Top of Provided entries

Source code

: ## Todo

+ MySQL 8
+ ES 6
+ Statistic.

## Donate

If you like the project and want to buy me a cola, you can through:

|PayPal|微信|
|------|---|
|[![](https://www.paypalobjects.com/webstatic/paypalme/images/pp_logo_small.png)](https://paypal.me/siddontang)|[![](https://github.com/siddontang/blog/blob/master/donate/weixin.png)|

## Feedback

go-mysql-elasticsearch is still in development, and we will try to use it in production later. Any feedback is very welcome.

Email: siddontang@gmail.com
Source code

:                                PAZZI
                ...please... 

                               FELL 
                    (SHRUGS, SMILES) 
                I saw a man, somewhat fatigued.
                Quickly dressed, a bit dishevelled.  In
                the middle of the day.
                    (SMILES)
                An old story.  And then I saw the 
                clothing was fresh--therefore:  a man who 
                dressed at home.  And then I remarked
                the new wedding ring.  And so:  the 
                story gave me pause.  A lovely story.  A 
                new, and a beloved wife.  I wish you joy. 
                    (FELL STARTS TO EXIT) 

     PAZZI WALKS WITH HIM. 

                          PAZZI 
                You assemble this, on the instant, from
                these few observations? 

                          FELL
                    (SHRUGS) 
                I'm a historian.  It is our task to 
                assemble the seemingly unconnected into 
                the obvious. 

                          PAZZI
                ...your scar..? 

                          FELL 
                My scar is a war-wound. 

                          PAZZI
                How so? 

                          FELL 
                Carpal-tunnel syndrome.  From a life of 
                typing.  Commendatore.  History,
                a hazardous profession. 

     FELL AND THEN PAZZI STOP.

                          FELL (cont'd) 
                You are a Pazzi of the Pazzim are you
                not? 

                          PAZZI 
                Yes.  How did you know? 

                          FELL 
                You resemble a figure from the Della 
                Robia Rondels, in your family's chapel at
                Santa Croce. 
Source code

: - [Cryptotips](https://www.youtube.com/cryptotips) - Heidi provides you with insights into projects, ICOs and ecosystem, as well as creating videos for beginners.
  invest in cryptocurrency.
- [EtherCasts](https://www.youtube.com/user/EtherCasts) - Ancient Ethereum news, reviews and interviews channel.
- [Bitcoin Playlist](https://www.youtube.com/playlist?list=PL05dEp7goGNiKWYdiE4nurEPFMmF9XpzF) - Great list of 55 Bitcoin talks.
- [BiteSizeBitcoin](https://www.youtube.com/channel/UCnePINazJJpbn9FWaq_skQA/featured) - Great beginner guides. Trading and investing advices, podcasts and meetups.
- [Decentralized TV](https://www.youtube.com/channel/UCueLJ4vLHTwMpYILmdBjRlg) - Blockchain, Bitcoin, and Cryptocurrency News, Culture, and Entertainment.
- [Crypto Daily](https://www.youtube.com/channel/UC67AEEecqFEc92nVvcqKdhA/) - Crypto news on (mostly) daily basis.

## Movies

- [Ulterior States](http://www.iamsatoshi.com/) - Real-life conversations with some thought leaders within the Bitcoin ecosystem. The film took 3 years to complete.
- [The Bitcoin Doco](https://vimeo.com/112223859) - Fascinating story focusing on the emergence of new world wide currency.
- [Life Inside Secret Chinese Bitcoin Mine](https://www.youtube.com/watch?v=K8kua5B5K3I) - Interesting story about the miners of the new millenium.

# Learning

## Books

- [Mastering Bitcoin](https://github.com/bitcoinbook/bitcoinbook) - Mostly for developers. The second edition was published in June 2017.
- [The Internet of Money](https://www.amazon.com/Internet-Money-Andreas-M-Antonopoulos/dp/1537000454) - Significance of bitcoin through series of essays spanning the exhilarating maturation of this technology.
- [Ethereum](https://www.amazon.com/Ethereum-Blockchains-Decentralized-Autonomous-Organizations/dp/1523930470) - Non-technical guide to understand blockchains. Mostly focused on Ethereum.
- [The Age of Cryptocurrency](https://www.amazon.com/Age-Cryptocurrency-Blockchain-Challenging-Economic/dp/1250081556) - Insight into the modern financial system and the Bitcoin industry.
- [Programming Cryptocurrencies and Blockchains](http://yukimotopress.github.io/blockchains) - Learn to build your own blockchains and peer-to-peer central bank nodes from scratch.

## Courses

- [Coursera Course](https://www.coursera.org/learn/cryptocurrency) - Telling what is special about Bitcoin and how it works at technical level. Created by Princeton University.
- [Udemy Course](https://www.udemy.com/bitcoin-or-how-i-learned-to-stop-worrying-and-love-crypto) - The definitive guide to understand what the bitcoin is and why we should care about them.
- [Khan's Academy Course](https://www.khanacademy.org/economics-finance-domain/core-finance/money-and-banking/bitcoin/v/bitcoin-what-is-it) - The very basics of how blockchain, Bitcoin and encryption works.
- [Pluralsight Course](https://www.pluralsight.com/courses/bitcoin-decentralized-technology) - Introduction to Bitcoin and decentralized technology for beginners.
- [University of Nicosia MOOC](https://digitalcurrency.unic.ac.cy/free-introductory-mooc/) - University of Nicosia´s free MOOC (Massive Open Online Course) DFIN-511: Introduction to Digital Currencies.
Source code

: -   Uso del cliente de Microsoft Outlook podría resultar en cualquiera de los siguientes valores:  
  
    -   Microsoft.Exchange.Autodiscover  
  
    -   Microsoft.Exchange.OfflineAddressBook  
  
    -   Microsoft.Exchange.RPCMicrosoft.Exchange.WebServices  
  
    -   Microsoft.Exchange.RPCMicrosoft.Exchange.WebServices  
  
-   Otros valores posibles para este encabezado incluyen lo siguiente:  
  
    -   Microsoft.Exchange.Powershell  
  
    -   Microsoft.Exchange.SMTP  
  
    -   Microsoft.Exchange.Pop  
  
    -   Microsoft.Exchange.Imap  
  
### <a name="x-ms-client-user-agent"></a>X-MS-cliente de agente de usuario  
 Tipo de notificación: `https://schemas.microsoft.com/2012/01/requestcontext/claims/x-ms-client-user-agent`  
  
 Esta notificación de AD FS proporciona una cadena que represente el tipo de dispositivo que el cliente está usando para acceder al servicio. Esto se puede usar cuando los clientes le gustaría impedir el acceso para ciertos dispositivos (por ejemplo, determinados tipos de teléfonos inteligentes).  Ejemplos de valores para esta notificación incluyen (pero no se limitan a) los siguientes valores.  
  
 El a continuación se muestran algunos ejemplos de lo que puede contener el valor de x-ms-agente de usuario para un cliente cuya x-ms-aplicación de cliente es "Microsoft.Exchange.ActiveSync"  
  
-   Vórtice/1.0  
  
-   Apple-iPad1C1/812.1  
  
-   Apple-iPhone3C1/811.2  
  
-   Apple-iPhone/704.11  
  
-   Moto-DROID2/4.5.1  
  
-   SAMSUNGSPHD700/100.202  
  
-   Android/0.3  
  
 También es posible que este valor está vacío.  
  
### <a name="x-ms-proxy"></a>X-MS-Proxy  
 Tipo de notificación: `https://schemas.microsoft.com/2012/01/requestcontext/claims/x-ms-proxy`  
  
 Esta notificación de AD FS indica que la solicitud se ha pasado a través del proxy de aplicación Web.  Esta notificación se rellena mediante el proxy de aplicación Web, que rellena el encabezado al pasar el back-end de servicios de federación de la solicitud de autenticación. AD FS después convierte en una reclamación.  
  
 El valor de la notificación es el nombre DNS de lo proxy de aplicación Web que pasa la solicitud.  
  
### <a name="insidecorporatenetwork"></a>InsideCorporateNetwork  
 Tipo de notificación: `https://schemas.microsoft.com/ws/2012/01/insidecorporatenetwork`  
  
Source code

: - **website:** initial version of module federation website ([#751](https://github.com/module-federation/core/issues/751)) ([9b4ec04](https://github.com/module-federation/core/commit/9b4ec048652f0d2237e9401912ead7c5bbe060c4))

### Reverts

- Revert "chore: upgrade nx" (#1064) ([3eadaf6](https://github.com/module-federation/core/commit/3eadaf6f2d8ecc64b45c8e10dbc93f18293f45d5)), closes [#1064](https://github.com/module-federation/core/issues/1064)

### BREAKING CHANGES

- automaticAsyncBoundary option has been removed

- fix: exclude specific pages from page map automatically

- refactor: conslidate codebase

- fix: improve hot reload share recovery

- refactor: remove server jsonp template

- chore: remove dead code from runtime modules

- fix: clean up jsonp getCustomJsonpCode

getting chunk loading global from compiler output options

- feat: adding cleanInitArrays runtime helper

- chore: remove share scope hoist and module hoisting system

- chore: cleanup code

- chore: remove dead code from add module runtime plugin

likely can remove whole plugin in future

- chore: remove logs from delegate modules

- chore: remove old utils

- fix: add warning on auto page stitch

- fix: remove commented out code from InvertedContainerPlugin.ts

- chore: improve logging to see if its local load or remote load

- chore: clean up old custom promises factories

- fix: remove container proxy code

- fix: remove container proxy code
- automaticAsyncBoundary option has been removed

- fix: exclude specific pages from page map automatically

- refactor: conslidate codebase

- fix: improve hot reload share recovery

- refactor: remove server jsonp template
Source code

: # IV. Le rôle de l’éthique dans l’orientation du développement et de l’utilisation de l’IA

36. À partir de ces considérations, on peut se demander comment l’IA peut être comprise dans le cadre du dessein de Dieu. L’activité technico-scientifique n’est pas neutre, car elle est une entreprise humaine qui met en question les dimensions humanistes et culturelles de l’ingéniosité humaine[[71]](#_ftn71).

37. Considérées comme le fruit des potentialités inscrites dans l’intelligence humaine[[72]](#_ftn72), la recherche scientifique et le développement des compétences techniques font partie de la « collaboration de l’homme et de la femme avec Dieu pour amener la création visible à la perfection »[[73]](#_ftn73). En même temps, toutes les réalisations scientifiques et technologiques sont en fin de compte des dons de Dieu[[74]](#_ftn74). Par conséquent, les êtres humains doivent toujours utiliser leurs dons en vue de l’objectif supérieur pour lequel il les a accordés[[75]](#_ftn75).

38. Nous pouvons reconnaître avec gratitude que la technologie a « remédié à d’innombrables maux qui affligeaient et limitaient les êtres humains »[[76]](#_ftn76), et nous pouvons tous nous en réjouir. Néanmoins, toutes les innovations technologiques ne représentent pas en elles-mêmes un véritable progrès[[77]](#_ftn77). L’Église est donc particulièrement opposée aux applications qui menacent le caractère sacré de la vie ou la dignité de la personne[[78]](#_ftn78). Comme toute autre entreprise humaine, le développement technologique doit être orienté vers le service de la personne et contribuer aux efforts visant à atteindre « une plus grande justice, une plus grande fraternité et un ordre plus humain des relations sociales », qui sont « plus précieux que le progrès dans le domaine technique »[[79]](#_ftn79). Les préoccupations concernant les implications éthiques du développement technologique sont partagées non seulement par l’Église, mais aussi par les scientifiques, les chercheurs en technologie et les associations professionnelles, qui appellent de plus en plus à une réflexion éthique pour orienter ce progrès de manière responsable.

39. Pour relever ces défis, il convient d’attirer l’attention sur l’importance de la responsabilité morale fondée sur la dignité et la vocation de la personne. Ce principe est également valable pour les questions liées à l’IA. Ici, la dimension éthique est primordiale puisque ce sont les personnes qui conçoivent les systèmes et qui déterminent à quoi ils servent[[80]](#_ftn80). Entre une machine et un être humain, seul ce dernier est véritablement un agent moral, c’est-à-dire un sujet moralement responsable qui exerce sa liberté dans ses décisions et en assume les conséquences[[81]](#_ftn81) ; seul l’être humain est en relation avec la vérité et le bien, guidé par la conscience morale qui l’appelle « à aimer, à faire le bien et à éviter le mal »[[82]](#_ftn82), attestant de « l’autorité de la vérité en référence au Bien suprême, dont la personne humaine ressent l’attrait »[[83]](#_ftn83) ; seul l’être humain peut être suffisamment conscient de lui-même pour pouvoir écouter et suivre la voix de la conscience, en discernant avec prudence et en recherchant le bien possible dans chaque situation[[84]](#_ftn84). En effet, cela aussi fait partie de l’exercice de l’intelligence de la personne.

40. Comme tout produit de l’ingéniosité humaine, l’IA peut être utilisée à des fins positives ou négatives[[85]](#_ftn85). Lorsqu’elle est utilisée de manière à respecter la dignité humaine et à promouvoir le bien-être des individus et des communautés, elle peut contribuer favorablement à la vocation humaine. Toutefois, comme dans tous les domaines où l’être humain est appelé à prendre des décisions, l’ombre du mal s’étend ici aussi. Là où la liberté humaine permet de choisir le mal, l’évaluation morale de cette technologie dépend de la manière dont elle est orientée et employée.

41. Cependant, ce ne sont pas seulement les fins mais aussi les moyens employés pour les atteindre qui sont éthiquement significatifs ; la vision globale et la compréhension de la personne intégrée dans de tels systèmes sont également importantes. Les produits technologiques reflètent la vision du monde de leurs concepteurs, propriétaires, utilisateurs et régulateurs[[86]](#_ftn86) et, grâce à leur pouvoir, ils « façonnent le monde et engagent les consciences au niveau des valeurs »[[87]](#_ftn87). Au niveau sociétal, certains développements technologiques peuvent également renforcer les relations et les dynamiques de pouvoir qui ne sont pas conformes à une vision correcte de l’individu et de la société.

Bottom of Provided entries

## [Your task]
What lines above hold the word "through"? Pull each one out.

## [Result of the task]
If you like the project and want to buy me a cola, you can through:
- [The Internet of Money](https://www.amazon.com/Internet-Money-Andreas-M-Antonopoulos/dp/1537000454) - Significance of bitcoin through series of essays spanning the exhilarating maturation of this technology.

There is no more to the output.